Oh, that’s a bit depressing. I went round just now and asked her to come and look at the fridge contents with me so we could make a shopping list. She did under duress, and whilst we were sitting there I started to just go very pragmatically through the clutter on the kitchen table and we even threw some stuff out. I could tell she didn’t see the need, but I made the excuse that it was curbing my Spring cleaning addiction (that’s a lie.) I am hoping that, when I’ve gone, she might actually like a kitchen table that’s not full of crap and might even appreciate my efforts…and then on the the next pile and so on. I don;t know. At least I’ll know I’ve done my best but am I doing it for her or me (or my husband?)

Hi Cath and welcome,

Our Mum is similar although her rooms aren’t so cluttered that they can’t be used. When I read the start of your first post, I thought my sister had taken my advice and joined the forum!

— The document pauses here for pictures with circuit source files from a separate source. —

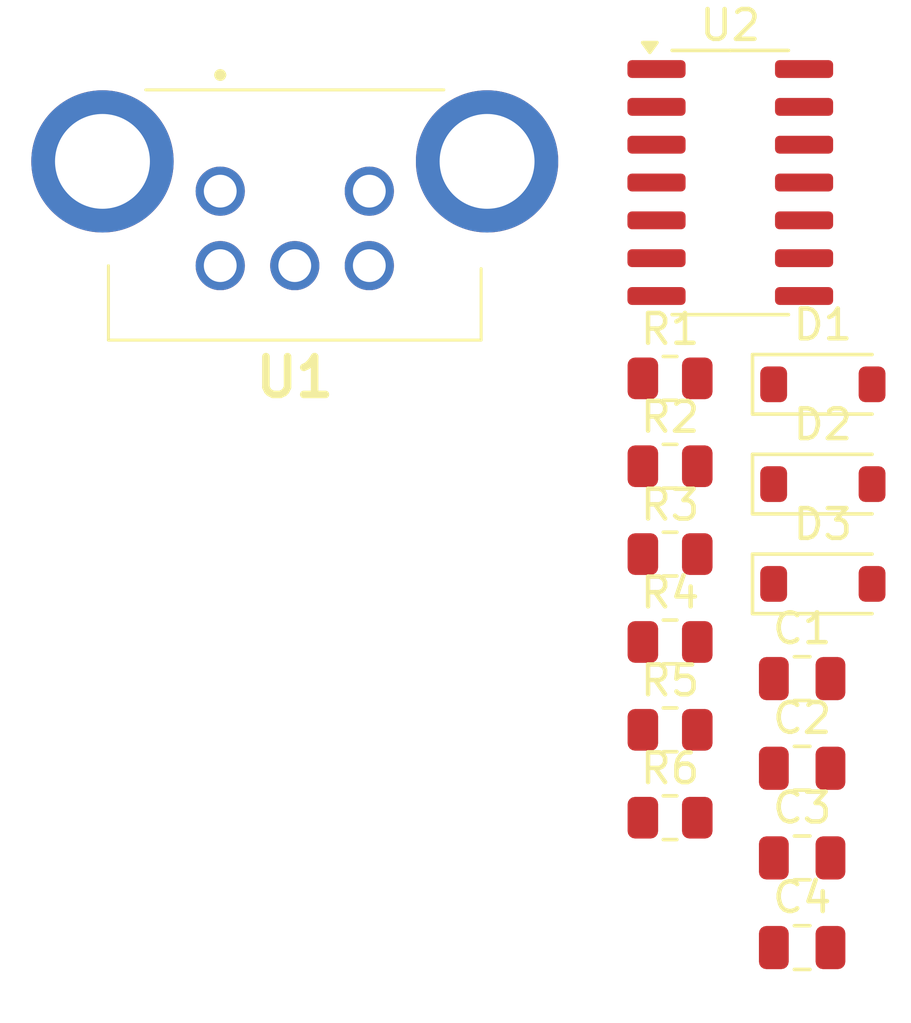
<source format=kicad_pcb>
(kicad_pcb
	(version 20241229)
	(generator "pcbnew")
	(generator_version "9.0")
	(general
		(thickness 1.6)
		(legacy_teardrops no)
	)
	(paper "A4")
	(layers
		(0 "F.Cu" signal)
		(2 "B.Cu" signal)
		(9 "F.Adhes" user "F.Adhesive")
		(11 "B.Adhes" user "B.Adhesive")
		(13 "F.Paste" user)
		(15 "B.Paste" user)
		(5 "F.SilkS" user "F.Silkscreen")
		(7 "B.SilkS" user "B.Silkscreen")
		(1 "F.Mask" user)
		(3 "B.Mask" user)
		(17 "Dwgs.User" user "User.Drawings")
		(19 "Cmts.User" user "User.Comments")
		(21 "Eco1.User" user "User.Eco1")
		(23 "Eco2.User" user "User.Eco2")
		(25 "Edge.Cuts" user)
		(27 "Margin" user)
		(31 "F.CrtYd" user "F.Courtyard")
		(29 "B.CrtYd" user "B.Courtyard")
		(35 "F.Fab" user)
		(33 "B.Fab" user)
		(39 "User.1" user)
		(41 "User.2" user)
		(43 "User.3" user)
		(45 "User.4" user)
	)
	(setup
		(pad_to_mask_clearance 0)
		(allow_soldermask_bridges_in_footprints no)
		(tenting front back)
		(pcbplotparams
			(layerselection 0x00000000_00000000_55555555_5755f5ff)
			(plot_on_all_layers_selection 0x00000000_00000000_00000000_00000000)
			(disableapertmacros no)
			(usegerberextensions no)
			(usegerberattributes yes)
			(usegerberadvancedattributes yes)
			(creategerberjobfile yes)
			(dashed_line_dash_ratio 12.000000)
			(dashed_line_gap_ratio 3.000000)
			(svgprecision 4)
			(plotframeref no)
			(mode 1)
			(useauxorigin no)
			(hpglpennumber 1)
			(hpglpenspeed 20)
			(hpglpendiameter 15.000000)
			(pdf_front_fp_property_popups yes)
			(pdf_back_fp_property_popups yes)
			(pdf_metadata yes)
			(pdf_single_document no)
			(dxfpolygonmode yes)
			(dxfimperialunits yes)
			(dxfusepcbnewfont yes)
			(psnegative no)
			(psa4output no)
			(plot_black_and_white yes)
			(sketchpadsonfab no)
			(plotpadnumbers no)
			(hidednponfab no)
			(sketchdnponfab yes)
			(crossoutdnponfab yes)
			(subtractmaskfromsilk no)
			(outputformat 1)
			(mirror no)
			(drillshape 1)
			(scaleselection 1)
			(outputdirectory "")
		)
	)
	(net 0 "")
	(net 1 "GND")
	(net 2 "Net-(D1-K)")
	(net 3 "Net-(D2-K)")
	(net 4 "Net-(D3-K)")
	(net 5 "+3.3V")
	(net 6 "Net-(D1-A)")
	(net 7 "Net-(D2-A)")
	(net 8 "Net-(D3-A)")
	(net 9 "ENC_A")
	(net 10 "ENC_B")
	(net 11 "switch")
	(footprint "Capacitor_SMD:C_0805_2012Metric" (layer "F.Cu") (at 269.56 155.778))
	(footprint "Resistor_SMD:R_0805_2012Metric" (layer "F.Cu") (at 265.13 148.588))
	(footprint "lb3th:PEC12R2217FS0024" (layer "F.Cu") (at 250.042 136.403))
	(footprint "Package_SO:SOIC-14_3.9x8.7mm_P1.27mm" (layer "F.Cu") (at 267.15 136.113))
	(footprint "Diode_SMD:D_SOD-123" (layer "F.Cu") (at 270.255 142.888))
	(footprint "Resistor_SMD:R_0805_2012Metric" (layer "F.Cu") (at 265.13 151.538))
	(footprint "Capacitor_SMD:C_0805_2012Metric" (layer "F.Cu") (at 269.56 158.788))
	(footprint "Resistor_SMD:R_0805_2012Metric" (layer "F.Cu") (at 265.13 145.638))
	(footprint "Capacitor_SMD:C_0805_2012Metric" (layer "F.Cu") (at 269.56 152.768))
	(footprint "Resistor_SMD:R_0805_2012Metric" (layer "F.Cu") (at 265.13 154.488))
	(footprint "Resistor_SMD:R_0805_2012Metric" (layer "F.Cu") (at 265.13 157.438))
	(footprint "Diode_SMD:D_SOD-123" (layer "F.Cu") (at 270.255 146.238))
	(footprint "Resistor_SMD:R_0805_2012Metric" (layer "F.Cu") (at 265.13 142.688))
	(footprint "Diode_SMD:D_SOD-123" (layer "F.Cu") (at 270.255 149.588))
	(footprint "Capacitor_SMD:C_0805_2012Metric" (layer "F.Cu") (at 269.56 161.798))
	(embedded_fonts no)
)

</source>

We are hoping that come Spring and Summer she will start driving again and return to her various church activities. Like your Mum she lacks motivation and she has also lost confidence.

Melly1

Hi Cath

People who surrounded themselves with things. Usually, have a valid reason/s for it. It can be connected to loss or losing control or staying in control. It’s the only thing left they feel able to have a say in.

Our home is the safe place that we make. Have a think if someone can into your home. And started to tell you how to organise your home/life. If your Mum is not in any danger and/or at risk. And is happy to live this way. It’s her choice.

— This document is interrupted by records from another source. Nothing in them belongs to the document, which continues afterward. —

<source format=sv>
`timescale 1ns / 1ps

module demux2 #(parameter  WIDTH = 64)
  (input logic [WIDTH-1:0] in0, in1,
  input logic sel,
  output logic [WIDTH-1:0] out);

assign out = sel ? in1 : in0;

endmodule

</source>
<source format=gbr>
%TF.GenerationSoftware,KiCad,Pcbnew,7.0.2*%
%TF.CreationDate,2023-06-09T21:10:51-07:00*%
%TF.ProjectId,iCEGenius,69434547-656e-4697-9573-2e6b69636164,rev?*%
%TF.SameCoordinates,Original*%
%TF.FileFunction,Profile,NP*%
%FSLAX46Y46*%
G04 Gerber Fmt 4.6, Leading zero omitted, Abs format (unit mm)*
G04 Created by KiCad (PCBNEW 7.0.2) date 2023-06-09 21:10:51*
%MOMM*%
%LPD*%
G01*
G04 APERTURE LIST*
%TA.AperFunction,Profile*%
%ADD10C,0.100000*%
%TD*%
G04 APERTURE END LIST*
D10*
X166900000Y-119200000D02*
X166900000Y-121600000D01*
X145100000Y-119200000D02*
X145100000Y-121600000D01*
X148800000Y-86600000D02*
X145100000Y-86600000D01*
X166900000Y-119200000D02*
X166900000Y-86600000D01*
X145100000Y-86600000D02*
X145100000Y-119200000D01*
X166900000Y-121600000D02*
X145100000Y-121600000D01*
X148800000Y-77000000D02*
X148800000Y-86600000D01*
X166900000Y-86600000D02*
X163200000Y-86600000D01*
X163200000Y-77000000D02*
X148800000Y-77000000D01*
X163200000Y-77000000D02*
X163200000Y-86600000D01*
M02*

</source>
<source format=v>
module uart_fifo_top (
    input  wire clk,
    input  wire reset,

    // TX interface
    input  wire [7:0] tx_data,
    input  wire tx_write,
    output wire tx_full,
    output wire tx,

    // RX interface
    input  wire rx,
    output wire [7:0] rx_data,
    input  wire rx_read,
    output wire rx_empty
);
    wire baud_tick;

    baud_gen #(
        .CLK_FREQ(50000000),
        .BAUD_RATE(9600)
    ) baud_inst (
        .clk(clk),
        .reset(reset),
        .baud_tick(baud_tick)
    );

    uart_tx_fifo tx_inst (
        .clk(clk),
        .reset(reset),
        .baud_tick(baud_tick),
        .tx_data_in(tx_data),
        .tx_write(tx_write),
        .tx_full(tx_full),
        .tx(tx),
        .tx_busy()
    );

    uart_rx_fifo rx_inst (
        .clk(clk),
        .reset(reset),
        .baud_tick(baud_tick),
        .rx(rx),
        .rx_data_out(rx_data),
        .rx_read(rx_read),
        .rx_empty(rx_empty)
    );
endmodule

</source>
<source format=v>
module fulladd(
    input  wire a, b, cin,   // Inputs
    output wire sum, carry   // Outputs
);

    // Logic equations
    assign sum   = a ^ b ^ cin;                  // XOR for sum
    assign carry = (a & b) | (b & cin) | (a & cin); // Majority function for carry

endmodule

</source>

Sure, but given that she was admitted to hospital with a lung issue, I would have thought that a de-clutter would lead to easier cleaning and elimination of dust which could aggravate the condition? If the rooms are clearer, it might encourage her to use them more and therefore move a bit more in the house. That would be a side-benefit. I appreciate the views and yes I would not be that happy with someone changing the way I live. That’s why it isn’t easy. I’m just hoping it might give a more positive outlook - surely that’s worth pursuing for a time and if it’s not wanted then I’ll step away. At least I’ll know I’ve tried.

Hi Cath, Would your mum consider getting a dog? That would certainly get her moving! The dog would need to go for walks every day and would need to be go in and out of the garden.

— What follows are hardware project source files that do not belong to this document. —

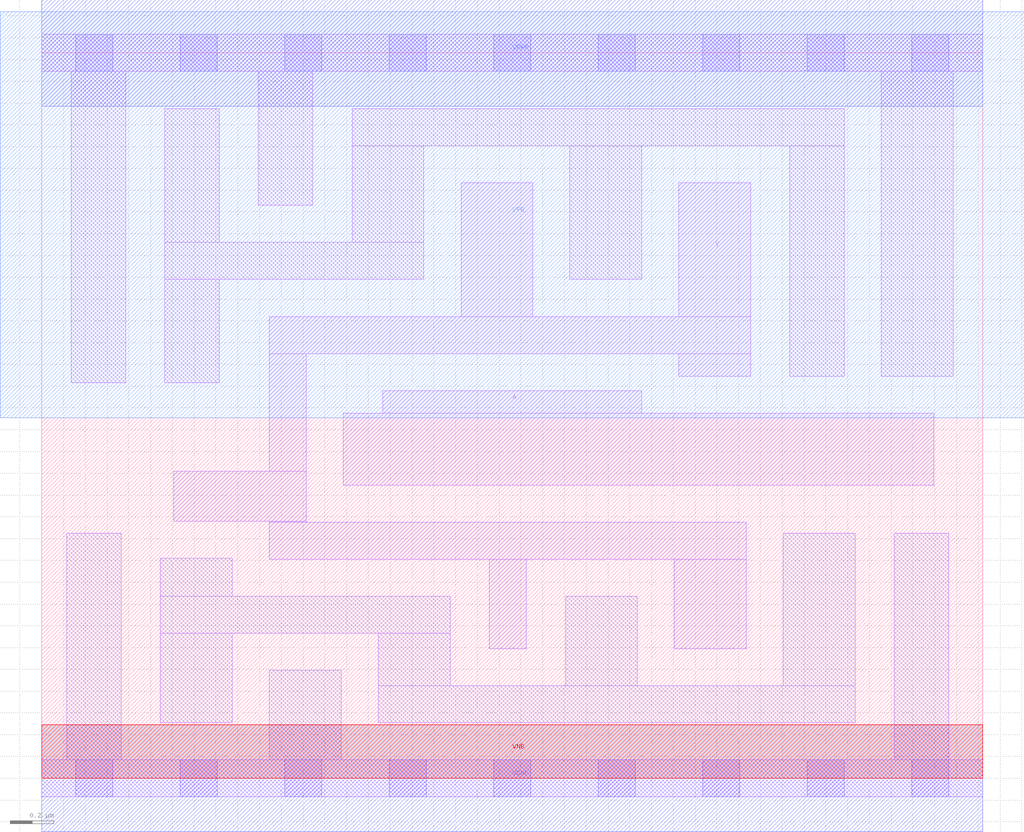
<source format=lef>
# Copyright 2020 The SkyWater PDK Authors
#
# Licensed under the Apache License, Version 2.0 (the "License");
# you may not use this file except in compliance with the License.
# You may obtain a copy of the License at
#
#     https://www.apache.org/licenses/LICENSE-2.0
#
# Unless required by applicable law or agreed to in writing, software
# distributed under the License is distributed on an "AS IS" BASIS,
# WITHOUT WARRANTIES OR CONDITIONS OF ANY KIND, either express or implied.
# See the License for the specific language governing permissions and
# limitations under the License.
#
# SPDX-License-Identifier: Apache-2.0

VERSION 5.7 ;
  NOWIREEXTENSIONATPIN ON ;
  DIVIDERCHAR "/" ;
  BUSBITCHARS "[]" ;
MACRO sky130_fd_sc_lp__invlp_4
  CLASS CORE ;
  FOREIGN sky130_fd_sc_lp__invlp_4 ;
  ORIGIN  0.000000  0.000000 ;
  SIZE  4.320000 BY  3.330000 ;
  SYMMETRY X Y R90 ;
  SITE unit ;
  PIN A
    ANTENNAGATEAREA  2.520000 ;
    DIRECTION INPUT ;
    USE SIGNAL ;
    PORT
      LAYER li1 ;
        RECT 1.385000 1.345000 4.095000 1.675000 ;
        RECT 1.565000 1.675000 2.755000 1.780000 ;
    END
  END A
  PIN Y
    ANTENNADIFFAREA  1.411200 ;
    DIRECTION OUTPUT ;
    USE SIGNAL ;
    PORT
      LAYER li1 ;
        RECT 0.605000 1.180000 1.215000 1.410000 ;
        RECT 1.045000 1.005000 3.235000 1.175000 ;
        RECT 1.045000 1.175000 1.215000 1.180000 ;
        RECT 1.045000 1.410000 1.215000 1.950000 ;
        RECT 1.045000 1.950000 3.255000 2.120000 ;
        RECT 1.925000 2.120000 2.255000 2.735000 ;
        RECT 2.055000 0.595000 2.225000 1.005000 ;
        RECT 2.905000 0.595000 3.235000 1.005000 ;
        RECT 2.925000 1.845000 3.255000 1.950000 ;
        RECT 2.925000 2.120000 3.255000 2.735000 ;
    END
  END Y
  PIN VGND
    DIRECTION INOUT ;
    USE GROUND ;
    PORT
      LAYER met1 ;
        RECT 0.000000 -0.245000 4.320000 0.245000 ;
    END
  END VGND
  PIN VNB
    DIRECTION INOUT ;
    USE GROUND ;
    PORT
      LAYER pwell ;
        RECT 0.000000 0.000000 4.320000 0.245000 ;
    END
  END VNB
  PIN VPB
    DIRECTION INOUT ;
    USE POWER ;
    PORT
      LAYER nwell ;
        RECT -0.190000 1.655000 4.510000 3.520000 ;
    END
  END VPB
  PIN VPWR
    DIRECTION INOUT ;
    USE POWER ;
    PORT
      LAYER met1 ;
        RECT 0.000000 3.085000 4.320000 3.575000 ;
    END
  END VPWR
  OBS
    LAYER li1 ;
      RECT 0.000000 -0.085000 4.320000 0.085000 ;
      RECT 0.000000  3.245000 4.320000 3.415000 ;
      RECT 0.115000  0.085000 0.365000 1.125000 ;
      RECT 0.135000  1.815000 0.385000 3.245000 ;
      RECT 0.545000  0.255000 0.875000 0.665000 ;
      RECT 0.545000  0.665000 1.875000 0.835000 ;
      RECT 0.545000  0.835000 0.875000 1.010000 ;
      RECT 0.565000  1.815000 0.815000 2.290000 ;
      RECT 0.565000  2.290000 1.755000 2.460000 ;
      RECT 0.565000  2.460000 0.815000 3.075000 ;
      RECT 0.995000  2.630000 1.245000 3.245000 ;
      RECT 1.045000  0.085000 1.375000 0.495000 ;
      RECT 1.425000  2.460000 1.755000 2.905000 ;
      RECT 1.425000  2.905000 3.685000 3.075000 ;
      RECT 1.545000  0.255000 3.735000 0.425000 ;
      RECT 1.545000  0.425000 1.875000 0.665000 ;
      RECT 2.405000  0.425000 2.735000 0.835000 ;
      RECT 2.425000  2.290000 2.755000 2.905000 ;
      RECT 3.405000  0.425000 3.735000 1.125000 ;
      RECT 3.435000  1.845000 3.685000 2.905000 ;
      RECT 3.855000  1.845000 4.185000 3.245000 ;
      RECT 3.915000  0.085000 4.165000 1.125000 ;
    LAYER mcon ;
      RECT 0.155000 -0.085000 0.325000 0.085000 ;
      RECT 0.155000  3.245000 0.325000 3.415000 ;
      RECT 0.635000 -0.085000 0.805000 0.085000 ;
      RECT 0.635000  3.245000 0.805000 3.415000 ;
      RECT 1.115000 -0.085000 1.285000 0.085000 ;
      RECT 1.115000  3.245000 1.285000 3.415000 ;
      RECT 1.595000 -0.085000 1.765000 0.085000 ;
      RECT 1.595000  3.245000 1.765000 3.415000 ;
      RECT 2.075000 -0.085000 2.245000 0.085000 ;
      RECT 2.075000  3.245000 2.245000 3.415000 ;
      RECT 2.555000 -0.085000 2.725000 0.085000 ;
      RECT 2.555000  3.245000 2.725000 3.415000 ;
      RECT 3.035000 -0.085000 3.205000 0.085000 ;
      RECT 3.035000  3.245000 3.205000 3.415000 ;
      RECT 3.515000 -0.085000 3.685000 0.085000 ;
      RECT 3.515000  3.245000 3.685000 3.415000 ;
      RECT 3.995000 -0.085000 4.165000 0.085000 ;
      RECT 3.995000  3.245000 4.165000 3.415000 ;
  END
END sky130_fd_sc_lp__invlp_4
END LIBRARY

</source>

Hi, unfortunately no, that’s not an option. A shame as would be good company as well.

Cath - your mum is probably a bit depressed due to the Covid restrictions. It is really unfair that your mum has had her group activities taken away from her. Those frequent social events were very important to her and I reckon she misses them very much. Life must seem rather boring stuck at home all the time.
My advice is to try to bring some fun/happiness into her life. I know it’s not easy with so many places closed, but think about what she would like doing at home with you. If she likes singing you could put some songs on YouTube or would she like playing cards or board games?
Alternatively you could possibly get a dvd of exercises for older ladies and do the exercises with her. If she sees you enjoying the exercises she is more likely to join in. There are exercises now such as ‘chair yoga’ that she might like.
Hope this helps.

Karen I agree. Will try. The neighbour (just had a hip operation but working hard to rehab) saw me today and also offered to walk Mum up and down the street. This was met with negativity from Mum but it was/is such a kind offer. I think it would be good. ‘What’s the harm in trying?’, I’ll ask her.

Bit shocked that she’s had no medical follow-up from the hospital - except a chest xray. What she needs is professional Physio/OT advice on moving to help her fitness and breathing. Is there a route I can go to get this actioned? She had OT and physio i the hospital - I would have thought they’d ensure it was kept up?